» **Texto fornecido**

----

Do sonho europeu à primeira crise
Em 25 de março de 1967, Alemanha, Bélgica, França, Holanda, Itália e Luxemburgo assinaram em Roma o tratado fundador da Europa política e econômica que estabeleceu a Comunidade Econômica Europeia (CEE), mercado comum baseado na livre-circulação com a remoção de barreiras alfandegárias. Mas só em 1992 foi assinado o tratado de Maastricht, que estipulou a adoção da moeda única, o euro. A primeira crise política foi em 2005, quando franceses e holandeses rejeitaram uma constituição única. Em 2009, o governo grego anunciou um aumento acentuado de seu déficit, primeiro sinal de alarme de uma vasta crise financeira na zona do euro.
Crise na zona do euro
Em parte resultado da crise de 2008, a partir de 2009, vários países da zona do euro enfrentaram dificuldades para pagamento ou refinanciamento de sua dívida pública. Portugal, Irlanda, Itália, Grécia e Espanha estavam em posição mais delicada. Na Grécia, os compromissos salariais do setor público e de pensões impulsionaram aumento da dívida. Os ministros das Finanças europeus aprovaram a criação do Fundo Europeu de Estabilização Financeira e o Mecanismo Europeu de Estabilidade. Dois pacotes de socorro foram aprovados - o primeiro voltava-se exclusivamente à Grécia e somou cerca de 110 bilhões de euros. O segundo foi a constituição de um fundo emergencial de 750 bilhões de euros para situações de crise na UE. Os países mais endividados receberam fundos da UE, do Banco Central Europeu e do Fundo Monetário Internacional (FMI). Em troca, concordaram em implementar programas de austeridade e reformas, que seriam supervisionados pelos credores.

----

» **Tarefas a realizar**
1: De acordo com o texto, qual tratado estipulou a adoção da moeda única?
2: Transforme em lista o parágrafo do texto que começa com "Em parte resultado da crise de 2008", conservando os fatos principais.
3: Reproduza fielmente o trecho do texto que se inicia com as palavras "Do sonho europeu" e termina com "zona do euro.".
Baseie-se somente no texto.

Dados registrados
----

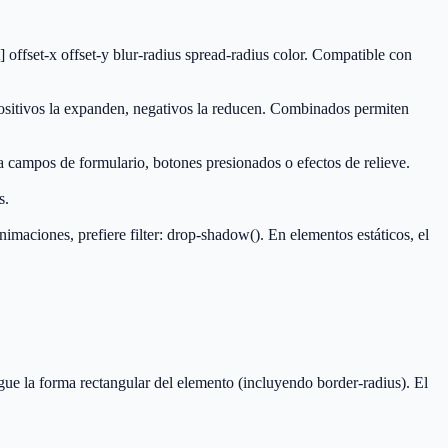
fset-x offset-y blur-radius spread-radius color. Compatible con
positivos la expanden, negativos la reducen. Combinados permiten
ra campos de formulario, botones presionados o efectos de relieve.
s.
maciones, prefiere filter: drop-shadow(). En elementos estáticos, el
e la forma rectangular del elemento (incluyendo border-radius). El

----

» **Respostas das tarefas**
1: O tratado de Maastricht, assinado em 1992.

2:
- Em parte por causa da crise de 2008, a partir de 2009 vários países da zona do euro tiveram dificuldade para pagar ou refinanciar sua dívida pública.
- Portugal, Irlanda, Itália, Grécia e Espanha estavam na posição mais delicada.
- Na Grécia, os compromissos salariais do setor público e de pensões impulsionaram o aumento da dívida.
- Os ministros das Finanças europeus aprovaram a criação do Fundo Europeu de Estabilização Financeira e do Mecanismo Europeu de Estabilidade.
- Foram aprovados dois pacotes de socorro: um de cerca de 110 bilhões de euros, exclusivamente para a Grécia, e um fundo emergencial de 750 bilhões de euros para situações de crise na UE.
- Os países mais endividados receberam fundos da UE, do Banco Central Europeu e do FMI.
- Em troca, comprometeram-se com programas de austeridade e reformas supervisionados pelos credores.

3:
Do sonho europeu à primeira crise
Em 25 de março de 1967, Alemanha, Bélgica, França, Holanda, Itália e Luxemburgo assinaram em Roma o tratado fundador da Europa política e econômica que estabeleceu a Comunidade Econômica Europeia (CEE), mercado comum baseado na livre-circulação com a remoção de barreiras alfandegárias. Mas só em 1992 foi assinado o tratado de Maastricht, que estipulou a adoção da moeda única, o euro. A primeira crise política foi em 2005, quando franceses e holandeses rejeitaram uma constituição única. Em 2009, o governo grego anunciou um aumento acentuado de seu déficit, primeiro sinal de alarme de uma vasta crise financeira na zona do euro.